Provided records |

▶

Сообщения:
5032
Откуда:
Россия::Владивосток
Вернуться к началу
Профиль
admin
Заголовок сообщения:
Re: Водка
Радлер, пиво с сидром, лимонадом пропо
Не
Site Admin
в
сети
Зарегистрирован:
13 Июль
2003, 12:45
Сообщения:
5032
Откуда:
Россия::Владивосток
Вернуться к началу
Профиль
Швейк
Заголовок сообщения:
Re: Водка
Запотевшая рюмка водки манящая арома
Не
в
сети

◀

Directive |
Copy every line of the material above in its original order, keeping each line as it stands, with no changes.

Written answer |
Сообщения:
5032
Откуда:
Россия::Владивосток
Вернуться к началу
Профиль
admin
Заголовок сообщения:
Re: Водка
Радлер, пиво с сидром, лимонадом пропо
Не
Site Admin
в
сети
Зарегистрирован:
13 Июль
2003, 12:45
Сообщения:
5032
Откуда:
Россия::Владивосток
Вернуться к началу
Профиль
Швейк
Заголовок сообщения:
Re: Водка
Запотевшая рюмка водки манящая арома
Не
в
сети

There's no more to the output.